When Olivia dies so suddenly, Roald Dahl is destroyed. In his own words, he was left ‘limp with despair’. He is consumed by his own misery, ignoring his wife’s grief. And striking out at little Tessa, the second daughter. 

Poor Tessa, even before her sister’s death, was well aware she was not her father’s favourite. And with Olivia gone, Roald Dahl proves it over and over. It’s hard to watch. Hard to forgive. 

But the misery in these scenes gives young Isabella Jonsson a chance to shine. While she plays the role of Matilda in the London run of MATILDA: THE MUSICAL, this is her first film performance. There’s a moment where she sits alone on the stairs, hugging together as many of her soft toys as her little arms allow. ‘Everybody hold hands,’ she says. My heart broke.

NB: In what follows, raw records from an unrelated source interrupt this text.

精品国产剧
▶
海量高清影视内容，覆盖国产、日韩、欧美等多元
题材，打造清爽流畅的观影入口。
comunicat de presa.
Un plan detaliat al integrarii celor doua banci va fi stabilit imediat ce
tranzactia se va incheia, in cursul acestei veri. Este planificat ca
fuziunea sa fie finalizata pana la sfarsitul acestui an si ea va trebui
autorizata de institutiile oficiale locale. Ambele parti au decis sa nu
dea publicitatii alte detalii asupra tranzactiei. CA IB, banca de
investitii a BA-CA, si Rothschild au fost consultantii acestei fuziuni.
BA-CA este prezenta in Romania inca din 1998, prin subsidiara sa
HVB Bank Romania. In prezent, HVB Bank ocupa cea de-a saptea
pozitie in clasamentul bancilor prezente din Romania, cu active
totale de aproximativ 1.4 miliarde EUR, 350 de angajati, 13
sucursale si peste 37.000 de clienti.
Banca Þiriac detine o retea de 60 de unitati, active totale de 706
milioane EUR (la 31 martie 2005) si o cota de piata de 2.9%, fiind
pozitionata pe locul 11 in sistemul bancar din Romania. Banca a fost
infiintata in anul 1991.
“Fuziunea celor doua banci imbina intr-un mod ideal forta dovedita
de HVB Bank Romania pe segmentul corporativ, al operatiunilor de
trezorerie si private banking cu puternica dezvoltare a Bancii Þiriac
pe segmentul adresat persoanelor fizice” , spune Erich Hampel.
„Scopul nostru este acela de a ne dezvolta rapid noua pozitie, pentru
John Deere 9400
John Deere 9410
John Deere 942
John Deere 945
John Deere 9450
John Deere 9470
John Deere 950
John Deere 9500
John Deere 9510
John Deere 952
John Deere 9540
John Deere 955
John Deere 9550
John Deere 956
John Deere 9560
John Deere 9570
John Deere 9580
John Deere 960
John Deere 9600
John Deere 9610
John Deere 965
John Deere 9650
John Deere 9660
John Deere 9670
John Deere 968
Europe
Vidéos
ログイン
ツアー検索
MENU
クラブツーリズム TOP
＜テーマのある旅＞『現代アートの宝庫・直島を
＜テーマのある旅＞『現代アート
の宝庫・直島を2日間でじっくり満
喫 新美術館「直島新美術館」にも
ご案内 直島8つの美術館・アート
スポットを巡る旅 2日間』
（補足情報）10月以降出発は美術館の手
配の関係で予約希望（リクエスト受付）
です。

In fact, the film is filled with amazing performances. The script is just ‘not bad’, but the actors make it quite delightful. Keeley Hawes is both glamorous and courageous as a frustrated and grieving Patricia Neal. And Hugh Bonneville makes the drunken outbursts of a miserable Roald Dahl more sympathetic than the author probably deserves.  

TO OLIVIA is also the final performance of British actor Geoffrey Palmer (‘As Time Goes By’, ‘Tomorrow Never Dies’). He is darkly funny as the Archbishop of Canterbury, the man who infamously convinced Roald Dahl that religion was a sham. The scene of that moment is as incredible as you’d expect from actors with the skills of Palmer, Bonneville, and Hawes.  

TO OLIVIA is sweet, sad, and incredibly British. If you’re looking for a hard hitting biography about either Roald Dahl or Patricia Neal, this probably isn’t it. But if you’re looking for a story about imperfect parents managing great loss, and a little girl desperate to matter to either of them, set in beautiful rural England, FOR OLIVIA is right on the money.